ПРЕДИСЛОВИЕ К ПЯТОМУ ИЗДАНИЮ
Продолжающийся литературный и богословский «успех» этой книги дает мне, автору, пищу для размышлений. Книга может быть полезна читателю лишь в том случае, если я дам ему возможность постигнуть мои мысли. Мне кажется, что я нахожусь между двумя вопросами.
Разве я, осуществляя этот труд, просто высказал то, что после войны (особенно в Германии) висело в воздухе, то, что в наше время было приемлемо и желательно для «властителей мира сего», то, что услаждало слух всех слушателей?

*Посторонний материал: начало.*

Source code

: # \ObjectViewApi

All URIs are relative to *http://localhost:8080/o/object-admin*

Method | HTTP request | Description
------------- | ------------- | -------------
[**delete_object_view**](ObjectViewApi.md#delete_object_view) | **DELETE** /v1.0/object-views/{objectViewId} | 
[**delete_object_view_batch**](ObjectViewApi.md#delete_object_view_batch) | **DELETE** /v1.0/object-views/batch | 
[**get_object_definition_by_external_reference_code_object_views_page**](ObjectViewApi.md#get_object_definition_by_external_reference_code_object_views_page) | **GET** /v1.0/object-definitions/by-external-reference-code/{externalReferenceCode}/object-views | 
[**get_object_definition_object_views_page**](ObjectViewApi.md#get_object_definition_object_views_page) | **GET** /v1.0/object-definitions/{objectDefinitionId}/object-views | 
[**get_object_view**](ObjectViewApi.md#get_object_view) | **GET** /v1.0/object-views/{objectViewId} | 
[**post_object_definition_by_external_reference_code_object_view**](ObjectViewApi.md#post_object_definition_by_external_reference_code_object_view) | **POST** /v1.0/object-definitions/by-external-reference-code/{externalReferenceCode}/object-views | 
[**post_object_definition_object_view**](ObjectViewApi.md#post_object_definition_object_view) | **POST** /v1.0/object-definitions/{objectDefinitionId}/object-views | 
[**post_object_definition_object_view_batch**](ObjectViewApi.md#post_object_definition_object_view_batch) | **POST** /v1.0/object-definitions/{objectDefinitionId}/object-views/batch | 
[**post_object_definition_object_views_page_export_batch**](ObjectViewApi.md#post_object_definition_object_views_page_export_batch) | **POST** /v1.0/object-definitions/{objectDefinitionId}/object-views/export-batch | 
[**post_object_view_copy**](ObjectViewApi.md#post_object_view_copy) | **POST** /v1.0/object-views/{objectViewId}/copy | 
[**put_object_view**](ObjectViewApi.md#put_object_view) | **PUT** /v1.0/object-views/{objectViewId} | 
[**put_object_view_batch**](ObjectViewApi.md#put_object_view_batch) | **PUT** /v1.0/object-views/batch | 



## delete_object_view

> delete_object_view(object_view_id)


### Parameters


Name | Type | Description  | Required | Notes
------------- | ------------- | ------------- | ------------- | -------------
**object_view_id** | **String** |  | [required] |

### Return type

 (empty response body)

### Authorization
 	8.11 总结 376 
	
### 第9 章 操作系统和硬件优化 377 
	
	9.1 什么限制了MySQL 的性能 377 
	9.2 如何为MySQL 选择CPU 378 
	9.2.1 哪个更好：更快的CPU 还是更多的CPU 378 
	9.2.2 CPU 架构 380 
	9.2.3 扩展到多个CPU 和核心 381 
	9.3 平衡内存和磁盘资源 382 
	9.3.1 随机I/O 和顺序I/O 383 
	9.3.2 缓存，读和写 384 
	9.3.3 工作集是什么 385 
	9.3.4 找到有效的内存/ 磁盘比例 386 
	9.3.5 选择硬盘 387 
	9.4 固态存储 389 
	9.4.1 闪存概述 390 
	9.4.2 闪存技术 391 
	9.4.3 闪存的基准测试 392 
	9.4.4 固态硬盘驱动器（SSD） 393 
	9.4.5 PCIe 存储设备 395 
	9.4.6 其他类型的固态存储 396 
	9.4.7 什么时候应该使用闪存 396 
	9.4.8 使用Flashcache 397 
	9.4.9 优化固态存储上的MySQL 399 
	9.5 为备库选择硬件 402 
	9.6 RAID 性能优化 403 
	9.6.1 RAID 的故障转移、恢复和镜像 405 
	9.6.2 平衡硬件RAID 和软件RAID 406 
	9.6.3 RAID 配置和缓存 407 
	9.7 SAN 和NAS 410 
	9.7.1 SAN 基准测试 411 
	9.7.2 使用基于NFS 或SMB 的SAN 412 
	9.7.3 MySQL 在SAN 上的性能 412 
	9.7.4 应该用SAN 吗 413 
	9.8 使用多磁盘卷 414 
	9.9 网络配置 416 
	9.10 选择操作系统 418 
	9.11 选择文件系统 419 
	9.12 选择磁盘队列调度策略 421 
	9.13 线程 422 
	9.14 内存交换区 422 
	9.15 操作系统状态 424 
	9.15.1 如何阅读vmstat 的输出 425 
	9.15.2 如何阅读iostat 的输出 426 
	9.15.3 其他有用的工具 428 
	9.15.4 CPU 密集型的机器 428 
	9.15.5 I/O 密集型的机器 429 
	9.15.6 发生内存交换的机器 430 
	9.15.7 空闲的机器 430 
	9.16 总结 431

Разве я заслуживаю наказания, поскольку все это стало модой, поскольку существуют истинные «бартиане» (подобно тому, как во время Бисмарка существовали «ричлиане»/ Ritschlianer>26 )? Разве все высказанное в этой книге о человеческих воздушных замках (особенно в религиозной сфере), об их причинах, видах и действиях направлено непосредственно против меня? Когда я писал эту книгу, я полагал, что плыву против течения, стучусь в закрытые двери, не льщу никому или, по крайней мере, очень небольшому числу людей. Разве я ошибся? Кто в совершенстве знает своих современников, кто в совершенстве знает самого себя? Кто знает, как он действует и какое воздействие испытывает? Разве я могу не изумляться, видя, какие богословские книги вызвали подобный эффект в то же самое время? Разве я ошибся в отношении мира и меня самого, поскольку я как плохой богослов nolens-volens (лат. волей-неволей. -Прим. пер.) был рабом публики? Разве ошибается и читатель, считающий духовным то, что соответствует лишь духу времени - для Павла, Лютера и Кальвина, то, что всего лишь абсурд согласно Ницше, Кьеркегору и Когену? Если все это так, то мне остается прийти на суд, которому я, очевидно, подлежу именно в форме осознанного «успеха». Почему все это не может быть истиной? Если это не истинно, то, конечно, это не моя заслуга и не заслуга моей книги. Некогда меня посчитали высокомерным, когда я в предисловии к первому изданию сказал, что эта книга может подождать. Если это было высокомерие, то, возможно, я наказан тем, что эта книга, в отличие от намного лучших книг, не имела нужды ждать, но наряду с пустой славой обрела и тот успех, который стал ее осуждением. Вся плоть - как трава, и на земле это более очевидно в форме сомнительных успехов, чем в форме соответствующих неудач. Это мой первый вопрос, и я желал бы, чтобы именно мои благосклонные читатели почувствовали вместе со мной проблематику этого вопроса и взяли бы на себя всю его тяжесть. Пусть они не удивляются вместе со мной, если в один прекрасный день и здесь скажут: трава засохла, и цветы опали.